Directions: Copy out each line of the listing below in which the string "brown" occurs.

-*-*-

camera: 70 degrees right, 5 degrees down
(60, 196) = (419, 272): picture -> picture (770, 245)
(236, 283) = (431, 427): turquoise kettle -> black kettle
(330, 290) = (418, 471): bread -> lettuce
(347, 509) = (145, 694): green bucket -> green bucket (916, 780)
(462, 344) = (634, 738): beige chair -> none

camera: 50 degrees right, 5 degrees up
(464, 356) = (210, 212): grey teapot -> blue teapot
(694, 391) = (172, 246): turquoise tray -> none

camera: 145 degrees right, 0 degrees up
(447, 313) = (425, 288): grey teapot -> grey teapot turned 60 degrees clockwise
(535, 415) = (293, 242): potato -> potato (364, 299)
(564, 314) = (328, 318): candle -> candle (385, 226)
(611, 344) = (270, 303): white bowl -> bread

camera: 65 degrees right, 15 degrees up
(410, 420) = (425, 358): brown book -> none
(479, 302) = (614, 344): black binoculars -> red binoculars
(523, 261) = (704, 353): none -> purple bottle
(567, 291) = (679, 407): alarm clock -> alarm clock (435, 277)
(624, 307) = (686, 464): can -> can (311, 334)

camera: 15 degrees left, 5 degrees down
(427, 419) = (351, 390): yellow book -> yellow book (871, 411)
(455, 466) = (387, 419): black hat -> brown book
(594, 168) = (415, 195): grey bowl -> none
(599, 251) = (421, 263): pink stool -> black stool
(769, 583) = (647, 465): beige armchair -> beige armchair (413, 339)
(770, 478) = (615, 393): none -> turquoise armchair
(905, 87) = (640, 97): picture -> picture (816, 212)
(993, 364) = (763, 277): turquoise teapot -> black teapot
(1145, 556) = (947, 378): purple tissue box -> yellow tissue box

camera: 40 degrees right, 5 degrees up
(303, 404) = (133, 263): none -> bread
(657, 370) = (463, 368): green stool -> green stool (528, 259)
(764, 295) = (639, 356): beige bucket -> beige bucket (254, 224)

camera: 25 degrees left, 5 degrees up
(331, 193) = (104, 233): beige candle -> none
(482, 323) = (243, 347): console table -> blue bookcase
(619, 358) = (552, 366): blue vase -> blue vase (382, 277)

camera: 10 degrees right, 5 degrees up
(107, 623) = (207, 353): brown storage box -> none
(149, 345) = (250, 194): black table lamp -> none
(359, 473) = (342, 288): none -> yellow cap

-*-*-

Exercise result:
(410, 420) = (425, 358): brown book -> none
(455, 466) = (387, 419): black hat -> brown book
(107, 623) = (207, 353): brown storage box -> none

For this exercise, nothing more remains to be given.